3. METHODS OF CAPITAL BUDGETING :
• Traditional methods:
1. Payback period
2. Accounting rate of return method
4. • Discounted cash flow methods:
1. Net present value method
2. Profitability index method
3. Internal rate of return
5. PAYBACK PERIOD METHOD:
• It is the method of evaluating investment opportunities and product
development projects on the basis of the time taken to recoup the
investment.
• This period is compared to the required payback period to determine
the acceptability of the investment proposal.
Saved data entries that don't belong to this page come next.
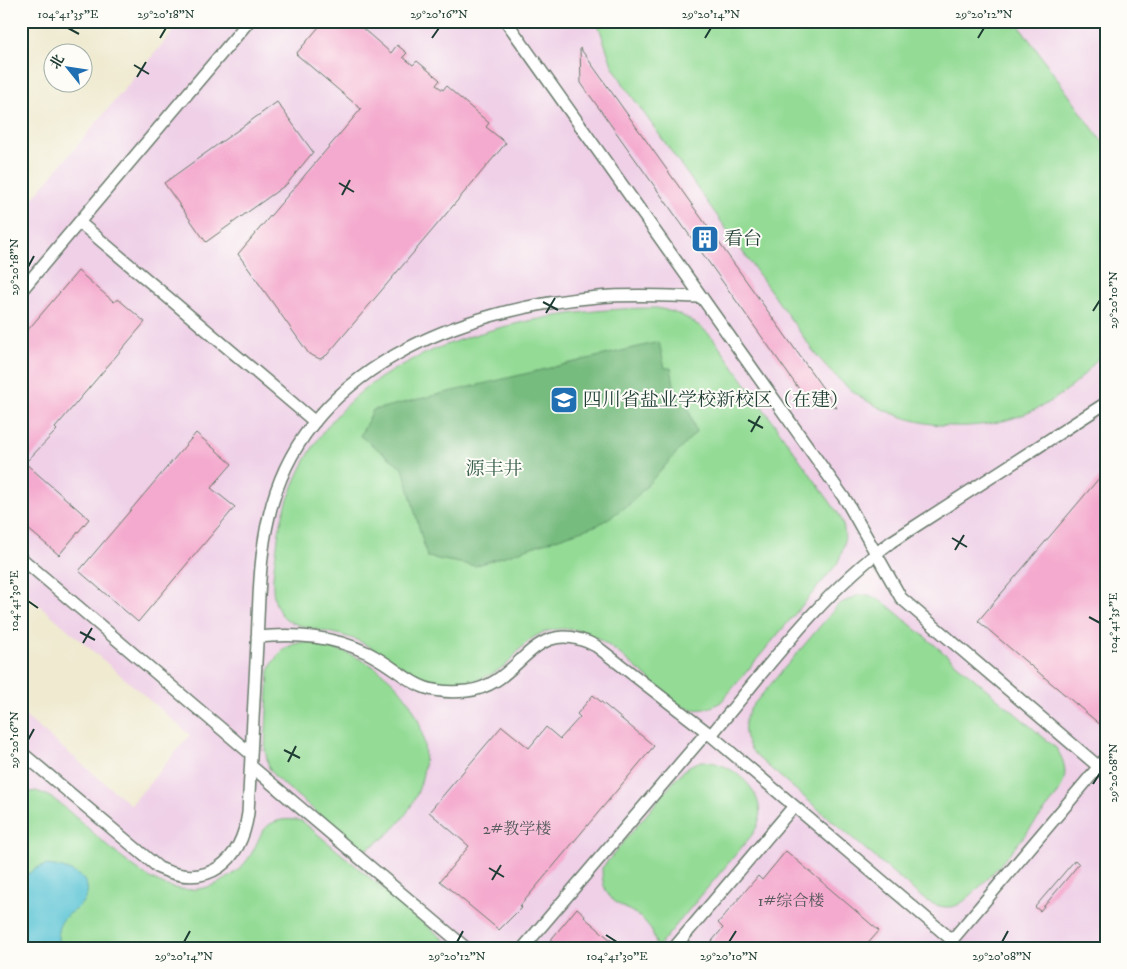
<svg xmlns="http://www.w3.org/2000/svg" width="1127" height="969" viewBox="0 0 1127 969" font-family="'IM FELL DW Pica','Noto Serif SC',serif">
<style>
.built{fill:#efd0e7}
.green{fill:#94dc96;stroke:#5a8c65}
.forest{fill:#77bc7f;stroke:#4b7c5a}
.water{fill:#5bc5d6;stroke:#3d8185}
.building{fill:#f4aace}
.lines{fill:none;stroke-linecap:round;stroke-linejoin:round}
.service-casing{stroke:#687a6b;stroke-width:14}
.service{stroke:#fff;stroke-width:11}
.ticks{fill:none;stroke:#1f3d34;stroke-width:2}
.labels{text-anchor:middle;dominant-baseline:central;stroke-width:4;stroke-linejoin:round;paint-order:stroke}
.number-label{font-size:16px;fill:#54585a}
.poi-label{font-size:19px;fill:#1f3d34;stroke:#fdfcf7;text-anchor:start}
.park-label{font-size:19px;fill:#365d48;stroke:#fdfcf7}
.neatline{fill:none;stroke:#1f3d34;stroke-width:2}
.ticks-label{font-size:12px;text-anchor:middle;fill:#1f3d34}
</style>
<rect width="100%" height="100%" fill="#fdfcf7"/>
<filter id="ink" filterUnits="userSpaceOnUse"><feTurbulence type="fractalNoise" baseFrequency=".02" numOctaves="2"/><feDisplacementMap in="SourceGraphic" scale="10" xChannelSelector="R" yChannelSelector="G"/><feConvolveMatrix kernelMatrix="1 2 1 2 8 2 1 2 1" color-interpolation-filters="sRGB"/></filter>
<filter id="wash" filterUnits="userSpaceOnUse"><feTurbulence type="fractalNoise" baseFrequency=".0096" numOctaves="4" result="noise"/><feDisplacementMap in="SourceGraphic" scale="20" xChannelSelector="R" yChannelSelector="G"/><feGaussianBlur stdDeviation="1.12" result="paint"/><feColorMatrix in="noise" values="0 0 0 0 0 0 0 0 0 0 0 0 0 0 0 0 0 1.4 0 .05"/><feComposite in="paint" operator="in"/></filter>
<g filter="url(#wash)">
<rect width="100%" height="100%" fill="#efead0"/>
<!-- built -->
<path class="built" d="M 182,21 L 1106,21 L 1106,948 L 21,948 L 21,713 L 131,805 L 190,735 L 21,589 L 21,212 Z"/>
<!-- green -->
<path class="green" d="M 597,21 L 1016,21 L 1106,147 L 1106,348 C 1096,361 1086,374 1073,385 C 1011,439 915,439 851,390 C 837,379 825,365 814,352 L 626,88 L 612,65 Z
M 657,308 C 681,313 696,321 713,338 L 838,513 C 848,532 846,545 837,564 L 721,702 C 706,711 695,712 679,705 C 654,685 618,648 591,635 C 569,624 541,628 524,645 C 517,652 511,661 503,667 C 487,679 465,685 445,684 C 411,682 388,655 359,641 C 339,632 299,629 286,619 C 266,603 274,568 277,546 C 279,527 284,509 291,492 C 305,454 329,418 361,392 C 438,331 562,308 657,308 Z
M 859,595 L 869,595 L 885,603 L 1056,748 C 1068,766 1068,779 1055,798 C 1038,818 975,901 955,906 C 944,909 935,905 925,900 L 756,756 C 742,739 741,722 753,705 L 839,604 Z
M 302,642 C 336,647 369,658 394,683 C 447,737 428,818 363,851 L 276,778 L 269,768 L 265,750 L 269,671 C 276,654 284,646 302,642 Z
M 701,761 C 736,761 777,801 752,835 L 657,948 C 648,896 601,921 602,868 L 680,774 L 689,766 Z
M 36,791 C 52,796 62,805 74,816 C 102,839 144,885 180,889 C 209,893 239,877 253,851 C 258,842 260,832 269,825 C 279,818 291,819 302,821 L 454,948 L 21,948 L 21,794 Z"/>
<!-- forest -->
<path class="forest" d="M 659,342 L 665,368 L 671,368 L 676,395 L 685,398 L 696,432 L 629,505 L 598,525 L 475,566 L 427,557 L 403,468 L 360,436 L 373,410 Z"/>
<!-- water -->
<path class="water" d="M 46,865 C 61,866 95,875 86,897 C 77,916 50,914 60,948 L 21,948 L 21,878 L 37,868 Z"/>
<g id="blocks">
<!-- building -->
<path class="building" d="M 324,21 L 354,21 L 391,53 L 397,45 L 407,53 L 403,57 L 413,65 L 417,61 L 440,80 L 436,85 L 443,90 L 446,86 L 489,123 L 486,127 L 506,143 L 327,355 L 320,359 L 309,354 L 238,254 L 361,109 L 296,54 Z
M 580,48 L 837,408 L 804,396 L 581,83 Z
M 277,102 L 313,152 L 287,184 L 206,242 L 164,183 Z
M 78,271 L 114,302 L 118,299 L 145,322 L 55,428 L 57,430 L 25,463 L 89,519 L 59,555 L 21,523 L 21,338 Z
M 196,433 L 232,464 L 211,488 L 235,507 L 138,622 L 79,571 Z
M 1106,470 L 1106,723 L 1103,727 L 978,621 Z
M 593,695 L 654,746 L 520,906 L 522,907 L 499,930 L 440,881 L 469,846 L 429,812 L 502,726 L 529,748 L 546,727 L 560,739 L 580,717 L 577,714 Z
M 786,851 L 879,931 L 864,948 L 706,948 L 723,928 L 718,923 L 758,876 L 762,880 Z
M 1075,860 L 1079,864 L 1040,911 L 1035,907 Z
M 577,908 L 585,915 L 584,917 L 620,948 L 544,948 Z"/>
</g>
</g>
<g filter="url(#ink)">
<use href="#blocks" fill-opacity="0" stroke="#687a6b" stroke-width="1"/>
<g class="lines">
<defs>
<path id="service" d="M 506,21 L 847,502 L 901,598 L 1099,767
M 79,222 L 315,422
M 21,291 L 249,21
M 21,558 L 251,754
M 257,637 C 297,633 332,636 368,653 C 409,674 413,696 467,691 C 523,685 530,612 596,646 L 707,732
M 711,735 C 767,668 820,595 891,542 L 1106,403
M 21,752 L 159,868 C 208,890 241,862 248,813 C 251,757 254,700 257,643 C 259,601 259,557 269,516 C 303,368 462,308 598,297 C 633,294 667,296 702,297
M 251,766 L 466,948
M 952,940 L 1106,758
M 523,948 L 707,732 L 952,940 L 954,948
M 674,948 L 794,806"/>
</defs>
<!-- service casing -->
<use href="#service" class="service-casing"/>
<!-- service -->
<use href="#service" class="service"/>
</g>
</g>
<!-- ticks -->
<path class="ticks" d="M 68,28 L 79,34M 160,38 L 166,28M 432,38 L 439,28M 705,38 L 711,28M 978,38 L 984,28M 134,65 L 149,74M 137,77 L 146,62M 339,183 L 354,192M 342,195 L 350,180M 28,267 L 34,256M 543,302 L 558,310M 1093,311 L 1100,300M 546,313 L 555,298M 748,420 L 763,428M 751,432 L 760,416M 952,538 L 967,547M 955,550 L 964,535M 28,601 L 38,608M 1089,617 L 1100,623M 80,632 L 95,640M 83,643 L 92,628M 28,740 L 34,729M 284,750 L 300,758M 288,762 L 296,746M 1093,784 L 1100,773M 489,868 L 504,877M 492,880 L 501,865M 606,935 L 617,942M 184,942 L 190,931M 457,942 L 463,931M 729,942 L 736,931M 1002,942 L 1008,931"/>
<!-- icons -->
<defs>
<symbol id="building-square" viewBox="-11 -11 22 22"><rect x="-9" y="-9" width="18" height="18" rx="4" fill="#1f6fb2" stroke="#fdfcf7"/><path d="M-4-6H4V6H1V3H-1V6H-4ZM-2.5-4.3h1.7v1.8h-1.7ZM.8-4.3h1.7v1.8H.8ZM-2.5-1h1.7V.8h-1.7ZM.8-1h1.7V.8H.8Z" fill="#fff"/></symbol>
<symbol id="university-square" viewBox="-11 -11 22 22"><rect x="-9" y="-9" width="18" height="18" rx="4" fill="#1f6fb2" stroke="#fdfcf7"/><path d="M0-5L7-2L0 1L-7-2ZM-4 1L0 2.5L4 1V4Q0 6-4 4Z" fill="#fff"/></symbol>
</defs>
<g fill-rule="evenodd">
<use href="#building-square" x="689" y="223" width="32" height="32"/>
<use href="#university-square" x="548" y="384" width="32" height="32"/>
</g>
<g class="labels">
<!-- number labels -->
<g class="number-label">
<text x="517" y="829">2#教学楼</text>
<text x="791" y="901">1#综合楼</text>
</g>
<!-- poi labels -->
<g class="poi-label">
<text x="724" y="239">看台</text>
<text x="583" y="400">四川省盐业学校新校区（在建）</text>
</g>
<!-- park labels -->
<g class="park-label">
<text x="494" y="469">源丰井</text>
</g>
</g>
<!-- margin -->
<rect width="1127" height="969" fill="none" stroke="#fdfcf7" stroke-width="55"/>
<!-- north arrow -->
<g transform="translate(68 68) rotate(300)"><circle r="24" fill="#fdfcf7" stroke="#a4b0a9"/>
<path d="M0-4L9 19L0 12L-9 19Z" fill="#1f6fb2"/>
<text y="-8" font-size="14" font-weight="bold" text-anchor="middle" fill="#1f3d34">北</text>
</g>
<rect x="28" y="28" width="1072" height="914" class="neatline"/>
<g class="ticks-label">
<text x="68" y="18">104°41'35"E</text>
<text x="166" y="18">29°20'18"N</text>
<text x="439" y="18">29°20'16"N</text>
<text x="711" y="18">29°20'14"N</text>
<text x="984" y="18">29°20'12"N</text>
<text transform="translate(14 267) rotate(-90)" y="4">29°20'18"N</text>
<text transform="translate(1113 300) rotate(-90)" y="4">29°20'10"N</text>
<text transform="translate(14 601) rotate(-90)" y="4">104°41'30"E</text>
<text transform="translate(1113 623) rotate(-90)" y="4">104°41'35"E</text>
<text transform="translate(14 740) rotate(-90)" y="4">29°20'16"N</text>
<text transform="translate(1113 773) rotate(-90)" y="4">29°20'08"N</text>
<text x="184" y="960">29°20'14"N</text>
<text x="457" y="960">29°20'12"N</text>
<text x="617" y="960">104°41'30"E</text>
<text x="729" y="960">29°20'10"N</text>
<text x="1002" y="960">29°20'08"N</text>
</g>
</svg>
PBP= Cash outflow / cash inflow
6. AVERAGE RATE OF RETURN METHOD:
• ARR means the average annual earning on the project. Under
this method, profit after tax and depreciation is considered.
The average rate of return can be calculated in the following
two ways.
7. ARR on Average investment = (Average Profit After Tax / Average
Investment) * 100
• ARR on Initial investment = (Average Profit After Tax / Initial
Investment) * 100
8. DISCOUNTED CASH FLOW METHOD:
• Discounted cash flow (DCF) is a model or method of valuation
in which future cash flows are discounted back to a present
value using the time-value of money.
• An investment’s worth is equal to the present value of all
projected future cash flows.
9. NET PRESENT VALUE METHOD
• It is the best method for evaluation of investment proposal.
This method takes into account time value of money. NPV= PV
of inflows- PV of outflows.
Evaluation of Net Present Value Method:-
Project with the higher NPV should be selected.
Accept if NPV>0
Reject NPV<0
May or may not accept NPV=0
10. PROFITABILITY INDEX METHOD:
• As the NPV method it is also shows that project is accepted or
not. If Profitability index is higher than 1, the proposal can be
accepted.
Accepted PI>1
Rejected PI<1
Profitability index =Total Cash Inflows / Total Cash Outflows
11. INTERNAL RATE OF RETURN METHOD:
• IRR is the rate of return that a project earns. The rate of
discount calculated by trial and error , where the present value
of future cash flows is equal to the present value of outflows, is
known as the Internal Rate of Return.